Collected data entries:
-=-=-=-=-
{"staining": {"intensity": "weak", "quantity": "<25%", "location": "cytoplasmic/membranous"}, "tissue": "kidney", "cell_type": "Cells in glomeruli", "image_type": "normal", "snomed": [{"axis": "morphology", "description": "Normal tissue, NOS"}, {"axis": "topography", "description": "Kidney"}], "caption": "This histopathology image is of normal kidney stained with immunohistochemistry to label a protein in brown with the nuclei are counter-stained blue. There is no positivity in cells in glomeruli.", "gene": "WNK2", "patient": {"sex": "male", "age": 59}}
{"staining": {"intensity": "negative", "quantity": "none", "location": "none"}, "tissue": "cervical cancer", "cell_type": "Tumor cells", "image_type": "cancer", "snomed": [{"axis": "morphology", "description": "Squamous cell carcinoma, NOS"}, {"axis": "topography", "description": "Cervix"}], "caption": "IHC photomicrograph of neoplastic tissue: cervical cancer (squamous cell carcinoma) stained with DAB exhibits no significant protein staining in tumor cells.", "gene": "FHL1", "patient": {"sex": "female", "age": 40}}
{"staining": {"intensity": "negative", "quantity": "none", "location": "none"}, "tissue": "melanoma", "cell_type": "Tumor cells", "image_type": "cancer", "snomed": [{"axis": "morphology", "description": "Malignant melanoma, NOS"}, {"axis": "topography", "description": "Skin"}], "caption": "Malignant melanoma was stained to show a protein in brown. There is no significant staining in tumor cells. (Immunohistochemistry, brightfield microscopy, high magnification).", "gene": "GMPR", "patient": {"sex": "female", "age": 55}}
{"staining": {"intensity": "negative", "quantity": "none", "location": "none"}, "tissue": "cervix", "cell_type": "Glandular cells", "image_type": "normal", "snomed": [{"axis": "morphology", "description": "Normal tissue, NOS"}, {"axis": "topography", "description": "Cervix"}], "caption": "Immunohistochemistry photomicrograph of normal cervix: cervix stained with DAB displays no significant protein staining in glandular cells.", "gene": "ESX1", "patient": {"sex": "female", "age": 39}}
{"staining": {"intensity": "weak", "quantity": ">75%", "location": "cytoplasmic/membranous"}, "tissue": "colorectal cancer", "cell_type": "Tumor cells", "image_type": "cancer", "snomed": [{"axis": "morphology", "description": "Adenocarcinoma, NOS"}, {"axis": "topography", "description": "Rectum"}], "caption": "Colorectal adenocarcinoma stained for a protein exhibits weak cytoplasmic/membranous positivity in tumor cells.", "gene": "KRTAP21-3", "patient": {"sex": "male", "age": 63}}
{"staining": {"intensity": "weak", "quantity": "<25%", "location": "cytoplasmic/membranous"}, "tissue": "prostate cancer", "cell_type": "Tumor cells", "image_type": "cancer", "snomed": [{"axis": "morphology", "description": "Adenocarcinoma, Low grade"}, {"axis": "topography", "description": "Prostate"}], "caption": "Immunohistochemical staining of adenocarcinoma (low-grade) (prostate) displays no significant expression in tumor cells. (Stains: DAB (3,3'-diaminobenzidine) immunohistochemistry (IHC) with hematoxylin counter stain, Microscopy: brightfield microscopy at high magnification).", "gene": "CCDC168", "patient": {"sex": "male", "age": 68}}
-=-=-=-=-
EXERCISE BRIEF: Your task is to reproduce each entry exactly.

ANSWER AREA:
{"staining": {"intensity": "weak", "quantity": "<25%", "location": "cytoplasmic/membranous"}, "tissue": "kidney", "cell_type": "Cells in glomeruli", "image_type": "normal", "snomed": [{"axis": "morphology", "description": "Normal tissue, NOS"}, {"axis": "topography", "description": "Kidney"}], "caption": "This histopathology image is of normal kidney stained with immunohistochemistry to label a protein in brown with the nuclei are counter-stained blue. There is no positivity in cells in glomeruli.", "gene": "WNK2", "patient": {"sex": "male", "age": 59}}
{"staining": {"intensity": "negative", "quantity": "none", "location": "none"}, "tissue": "cervical cancer", "cell_type": "Tumor cells", "image_type": "cancer", "snomed": [{"axis": "morphology", "description": "Squamous cell carcinoma, NOS"}, {"axis": "topography", "description": "Cervix"}], "caption": "IHC photomicrograph of neoplastic tissue: cervical cancer (squamous cell carcinoma) stained with DAB exhibits no significant protein staining in tumor cells.", "gene": "FHL1", "patient": {"sex": "female", "age": 40}}
{"staining": {"intensity": "negative", "quantity": "none", "location": "none"}, "tissue": "melanoma", "cell_type": "Tumor cells", "image_type": "cancer", "snomed": [{"axis": "morphology", "description": "Malignant melanoma, NOS"}, {"axis": "topography", "description": "Skin"}], "caption": "Malignant melanoma was stained to show a protein in brown. There is no significant staining in tumor cells. (Immunohistochemistry, brightfield microscopy, high magnification).", "gene": "GMPR", "patient": {"sex": "female", "age": 55}}
{"staining": {"intensity": "negative", "quantity": "none", "location": "none"}, "tissue": "cervix", "cell_type": "Glandular cells", "image_type": "normal", "snomed": [{"axis": "morphology", "description": "Normal tissue, NOS"}, {"axis": "topography", "description": "Cervix"}], "caption": "Immunohistochemistry photomicrograph of normal cervix: cervix stained with DAB displays no significant protein staining in glandular cells.", "gene": "ESX1", "patient": {"sex": "female", "age": 39}}
{"staining": {"intensity": "weak", "quantity": ">75%", "location": "cytoplasmic/membranous"}, "tissue": "colorectal cancer", "cell_type": "Tumor cells", "image_type": "cancer", "snomed": [{"axis": "morphology", "description": "Adenocarcinoma, NOS"}, {"axis": "topography", "description": "Rectum"}], "caption": "Colorectal adenocarcinoma stained for a protein exhibits weak cytoplasmic/membranous positivity in tumor cells.", "gene": "KRTAP21-3", "patient": {"sex": "male", "age": 63}}
{"staining": {"intensity": "weak", "quantity": "<25%", "location": "cytoplasmic/membranous"}, "tissue": "prostate cancer", "cell_type": "Tumor cells", "image_type": "cancer", "snomed": [{"axis": "morphology", "description": "Adenocarcinoma, Low grade"}, {"axis": "topography", "description": "Prostate"}], "caption": "Immunohistochemical staining of adenocarcinoma (low-grade) (prostate) displays no significant expression in tumor cells. (Stains: DAB (3,3'-diaminobenzidine) immunohistochemistry (IHC) with hematoxylin counter stain, Microscopy: brightfield microscopy at high magnification).", "gene": "CCDC168", "patient": {"sex": "male", "age": 68}}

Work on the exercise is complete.